なぜ必要か:実運用で“本当にやらかす”代表例集。まずは自分のAPIがどれに当たりやすいか棚卸しする。
どうやるか(まず優先すべき3つ)

  • アクセス制御の不備:サーバ側で必ず認可チェック(ルート/メソッド/リソース単位)。
  • 暗号の失敗:パスワードはpassword_hash()/Hash::make()(bcrypt/Argon2)。通信はTLS必須。
  • インジェクション:プレースホルダ/ORM・入力検証・エスケープの徹底。

CORS(Cross-Origin Resource Sharing)

なぜ必要か:ブラウザが“どのオリジンからのリクエストを許すか”を判断する仕組み。雑に*だと漏えい。
どうやるか

  • Access-Control-Allow-Originに許可ドメインを明示(認証ありは*不可)。
  • Cookie送信が必要ならAccess-Control-Allow-Credentials: true+Originは厳密指定。
  • Preflight(OPTIONS)を正しく実装(Access-Control-Allow-Methods/Headersなど)。

CSP(Content Security Policy)

なぜ必要か:XSS対策の切り札。実行可能なスクリプト/リソースの出所をホワイトリストで縛る。
どうやるか

  1. Content-Security-Policy-Report-Onlyでまず計測運用(違反レポートを集める)。

  2. 問題を潰したらContent-Security-Policyを本番適用。
    例(初手の最小構成)

    default-src 'self'; script-src 'self'; object-src 'none'; base-uri 'self'
    

    可能なら'unsafe-inline'は避け、nonce-...sha256-...で許可。

サーバセキュリティ(基盤の堅牢化)

なぜ必要か:アプリが安全でも、OS/ミドルの穴で破られる。
どうやるか

  • 最小権限:不要サービス停止、ファイアウォール、実行ユーザー分離、IAMの最小化。
  • パッチ管理:自動更新/イメージ更新、構成のコード化(IaC)でドリフト防止。
  • 監査/検知:失敗ログイン・権限エラー・レート超過にアラート。
  • コンテナ/オーケストレーション利用時はイメージ署名・secret管理・ランタイム制御も。

APIセキュリティ(ベストプラクティス)

なぜ必要か:APIは認証・認可・可用性の三点で狙われやすい。
どうやるか(チェックリスト)

  • 認証:HTTPS必須。
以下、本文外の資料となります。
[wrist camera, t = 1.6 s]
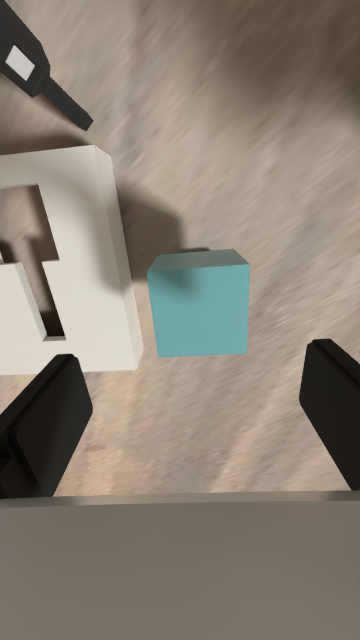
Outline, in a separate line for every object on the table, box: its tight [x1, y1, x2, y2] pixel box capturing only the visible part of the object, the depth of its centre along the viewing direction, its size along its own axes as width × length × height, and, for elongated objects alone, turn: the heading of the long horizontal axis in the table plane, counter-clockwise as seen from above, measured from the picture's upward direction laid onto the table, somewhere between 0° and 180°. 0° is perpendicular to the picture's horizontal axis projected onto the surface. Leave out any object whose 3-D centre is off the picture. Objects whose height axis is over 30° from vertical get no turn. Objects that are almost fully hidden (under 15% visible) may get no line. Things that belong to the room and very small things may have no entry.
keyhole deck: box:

Bearer(JWT/OAuth2)or APIキー。機密操作はスコープ/ロールで最小権限。
  • 入力検証:サーバ側スキーマ、型/長さ/列挙制限、ファイルサイズ制限。
  • レート制限:429 Too Many Requests運用。キー/トークン単位でスロットリング。
  • エラー:内部情報(スタック/SQL/ファイルパス)を出さない。エラーIDで問い合わせ可能に。
  • 監査:リクエストID付与、重要操作の監査ログ、異常検知のしきい値。
  • 暗号:保存時も暗号化(KMS/鍵ローテーション)。機密レスポンスはキャッシュ制御。
  • CORS/CSP/HSTS:上記ガイドどおり適用。

まず何からやる?

  1. TLS健全化(TLS1.2/1.3・強いスイート・HSTS)。
  2. CORSの最小許可へ見直し(認証ありはOrigin厳密指定)。
  3. CSPをReport-Onlyで導入→誤検知潰して本番適用。
  4. OWASP Top 10で自己点検(アクセス制御/インジェクション優先)。